My head cannon is that this is how both replicators and transporters work. If you take a Riker and turn him into Riker somewhere else via a conversion loophole, it's pretty cheap. If you take a 236g of lead and turn it into a cup of Earl Grey (hot), it costs you some energy loss but you're using basically the same loophole. But if you try to turn Riker into pure energy to power the Enterprise because the warp core is offline, really you only get a couple of grams of usable energy because you can't use the loophole and most went into the conversion process -- which is why they still need an efficient fuel like dilithium.

Like, matter-to-energy requires antimatter, which is expensive to produce; but the loophole lets you skip over the antimatter part as long as, in the end, you have basically the same sort of matter.

[–] Cephalotrocity@biglemmowski.win 2 points 2 months ago (1 children)

● Try it
Continue the forum discussion about how replicators and transporters work from the point where it stops.

● Recorded data
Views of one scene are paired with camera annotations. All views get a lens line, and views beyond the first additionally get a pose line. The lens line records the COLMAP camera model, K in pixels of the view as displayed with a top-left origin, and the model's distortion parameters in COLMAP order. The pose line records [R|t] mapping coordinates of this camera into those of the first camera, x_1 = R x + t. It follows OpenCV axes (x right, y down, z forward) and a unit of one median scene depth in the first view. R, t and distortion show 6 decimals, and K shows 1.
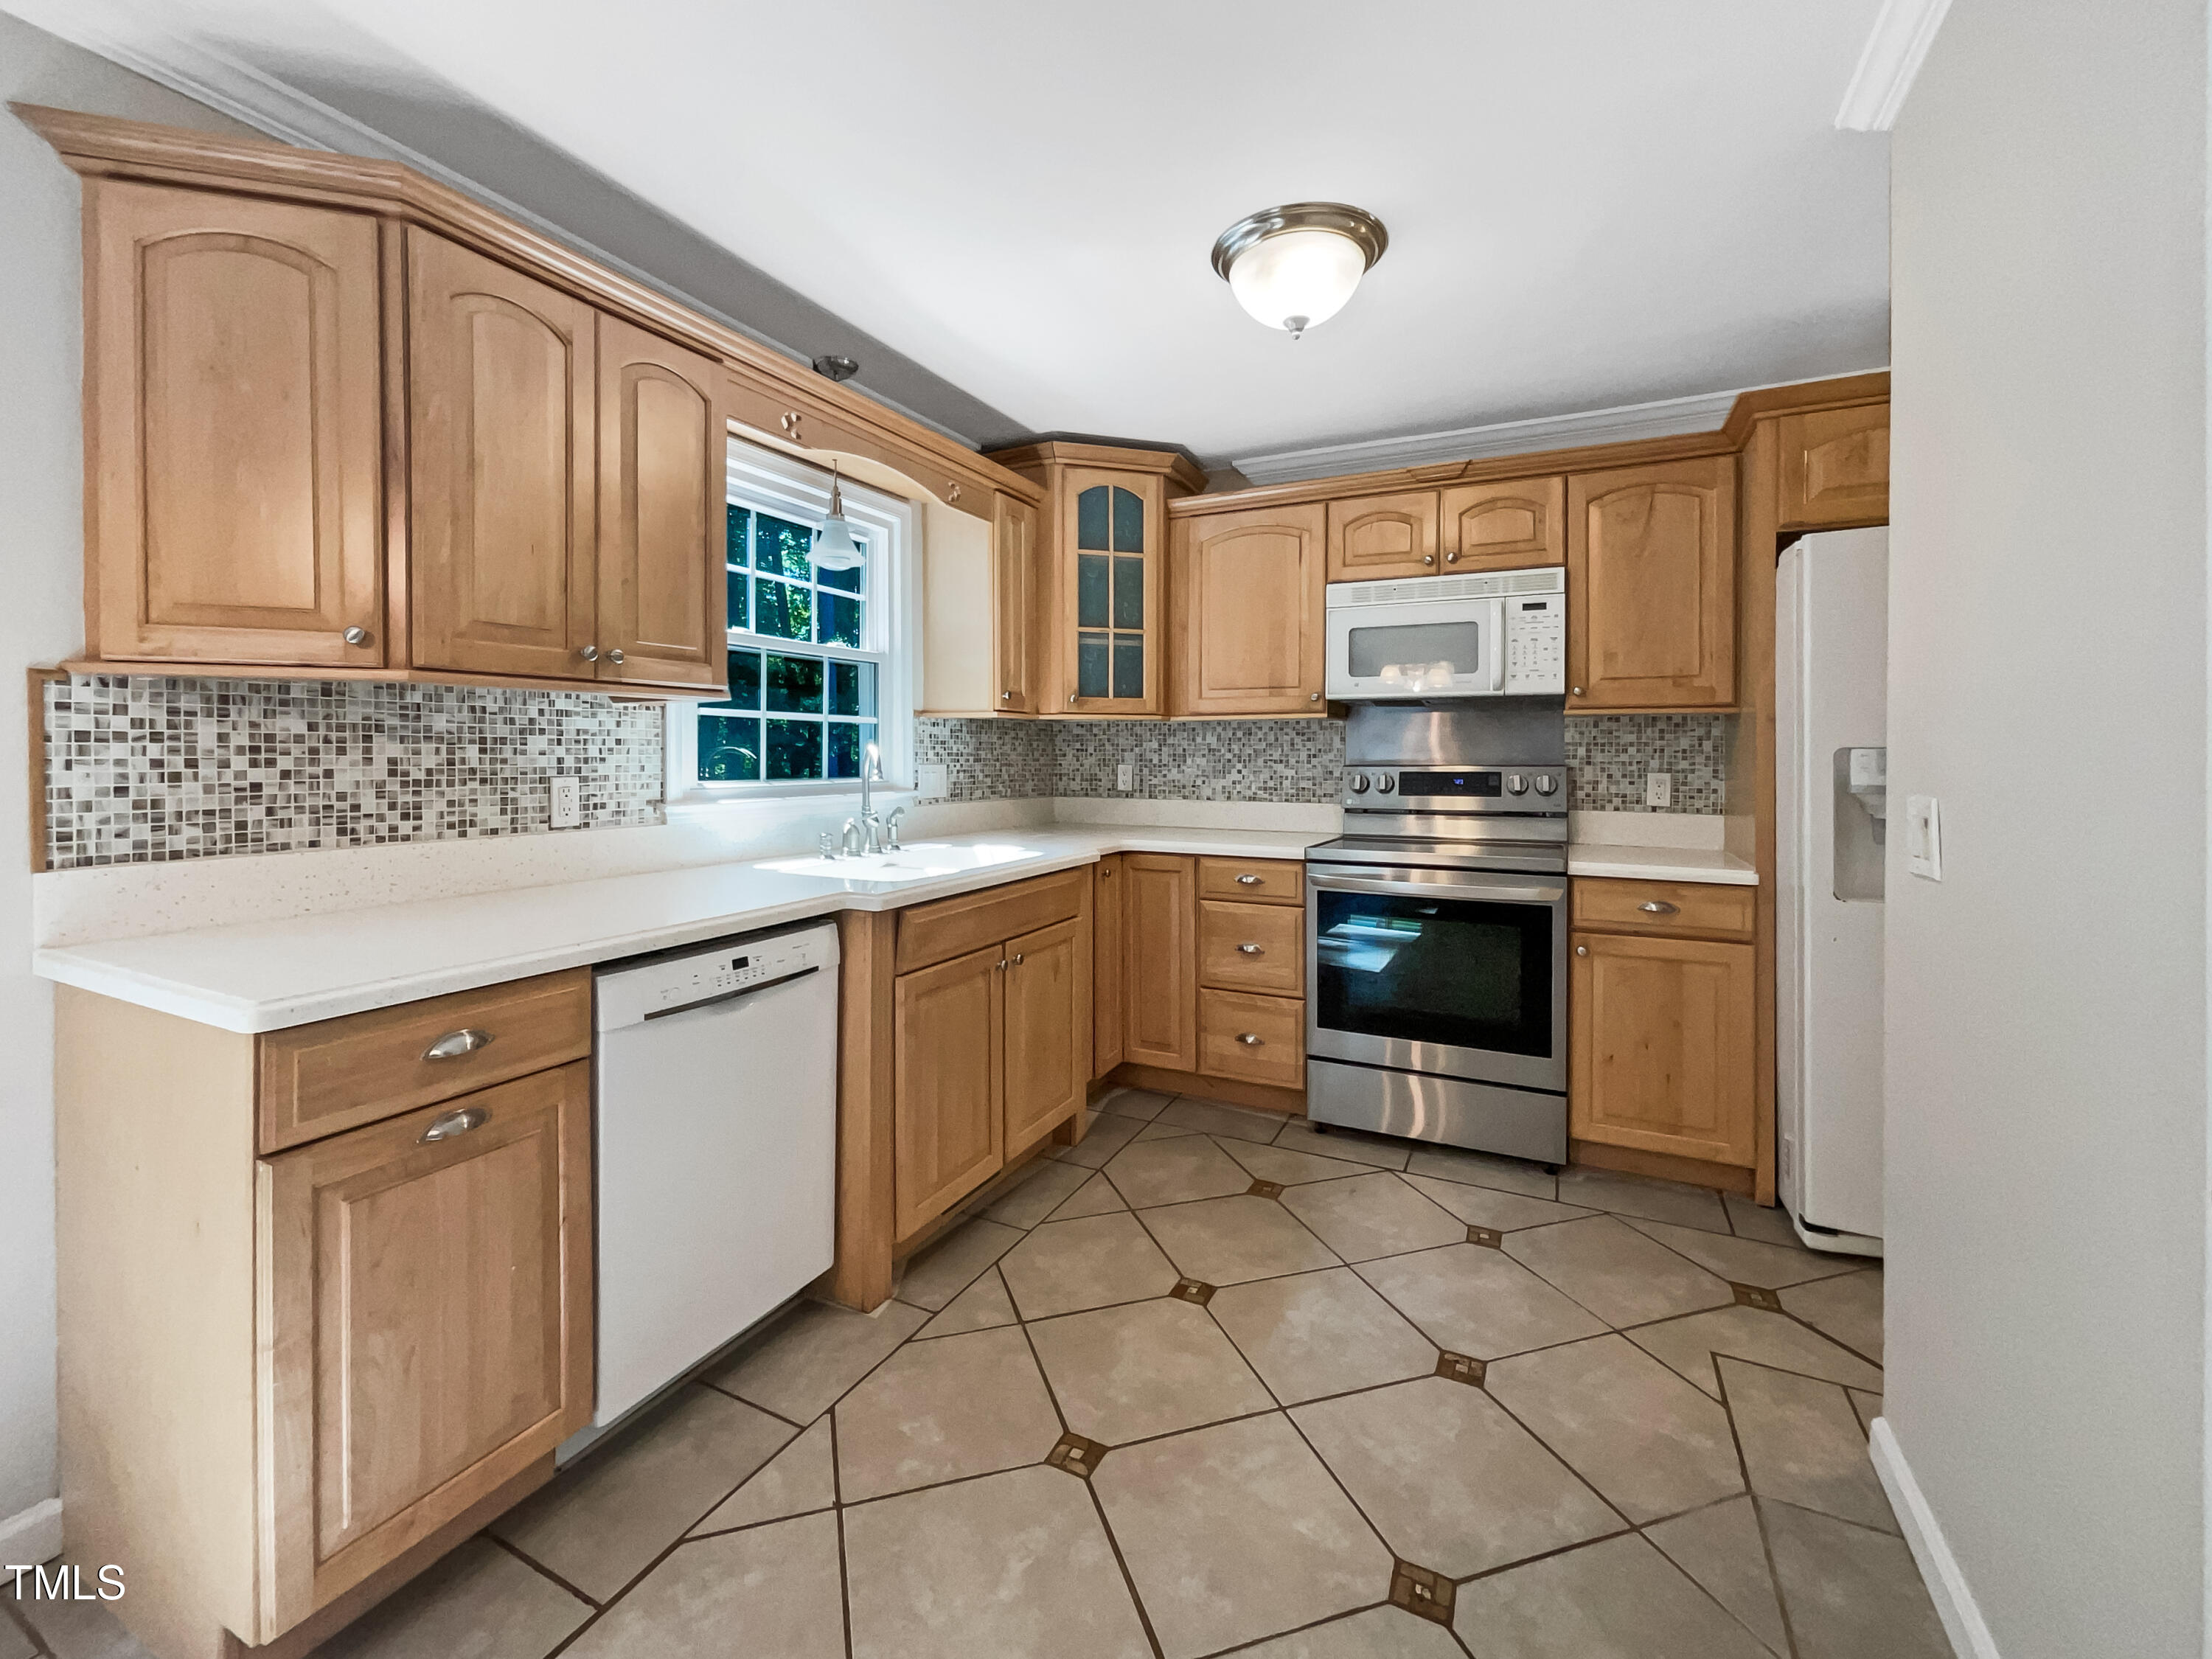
lens RADIAL K [[906.8, 0, 1105.8], [0, 906.8, 760.0], [0, 0, 1]] dist [-0.000525, 0.000122]
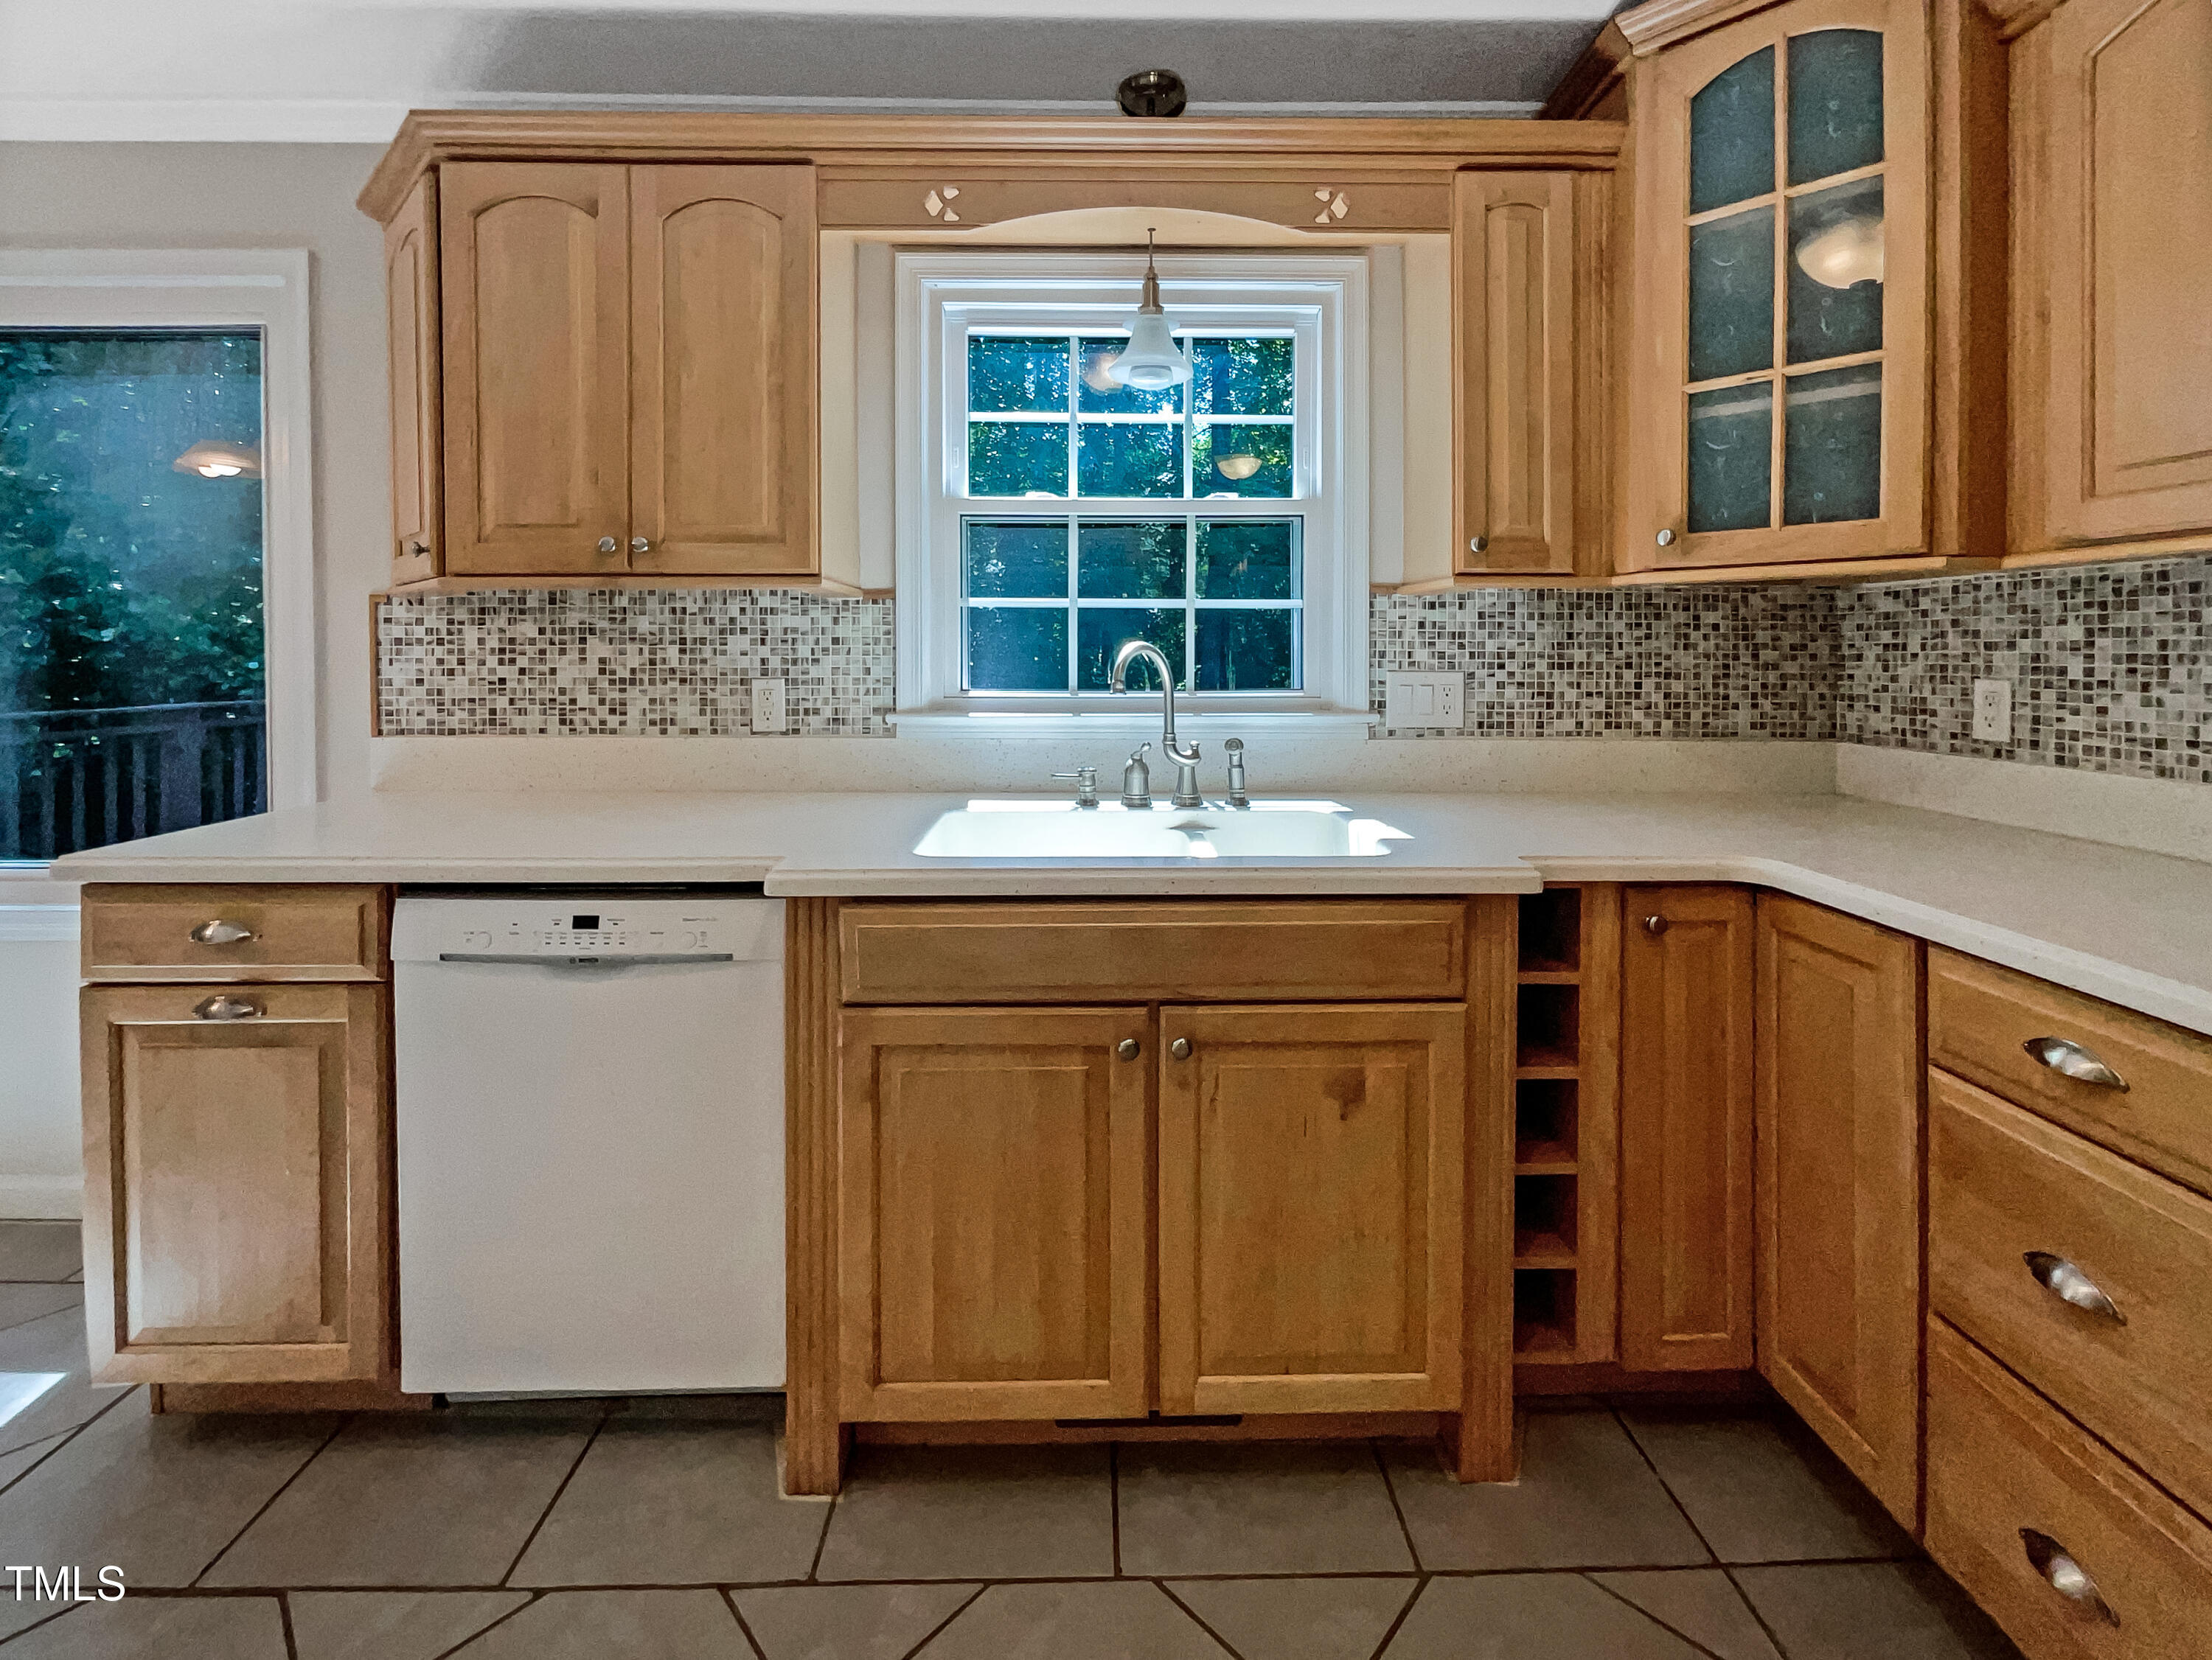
lens RADIAL K [[950.8, 0, 1107.2], [0, 950.8, 663.6], [0, 0, 1]] dist [-0.002727, 0.000254]
pose [[0.468644, 0.008586, -0.883346, 0.488127], [-0.006290, 0.999960, 0.006382, -0.006183], [0.883365, 0.002565, 0.468679, 0.938412]]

● Solved problem
they may as well be turning humanoid waste into food

Yeah, they are. Waste matter is reclaimed as energy/supplies for food production

It would imply that transporter and replicator technology are, basically, the same thing. I agree. This is supported by replicators and transporters having a very similar special effect on the show.

they’d have to be violating the laws of thermodynamics to get more efficient energy production than matter-to-energy conversion. I don't follow here. Why do they 'have' to be? They could very well be spending more energy but the increased amount is 'trivial' from their perspective. This would not violate Thermodynamics.

Ah I think I see the confusion. They are using antimatter for energy creation. Energy to matter for transport or replication is 'paid' for by the matter to energy destruction of the og material (whether it be the transported individual, waste matter collected from the crew, equivalent amounts of reactor fuel, or some combination of these) and the excess cost of thermodynamics is paid for by the matter-antimatter reactions in the reactor.

Is the efficiency miraculous? Yes, ofc. Is it breaking thermodynamics? No. It's easy to see how they are paying for the excess costs with reactor fuel and that is without any hand-wavium of subspace or dilithium crystals being involved.

[–] sxan@midwest.social 2 points 2 months ago

Ah I think I see the confusion.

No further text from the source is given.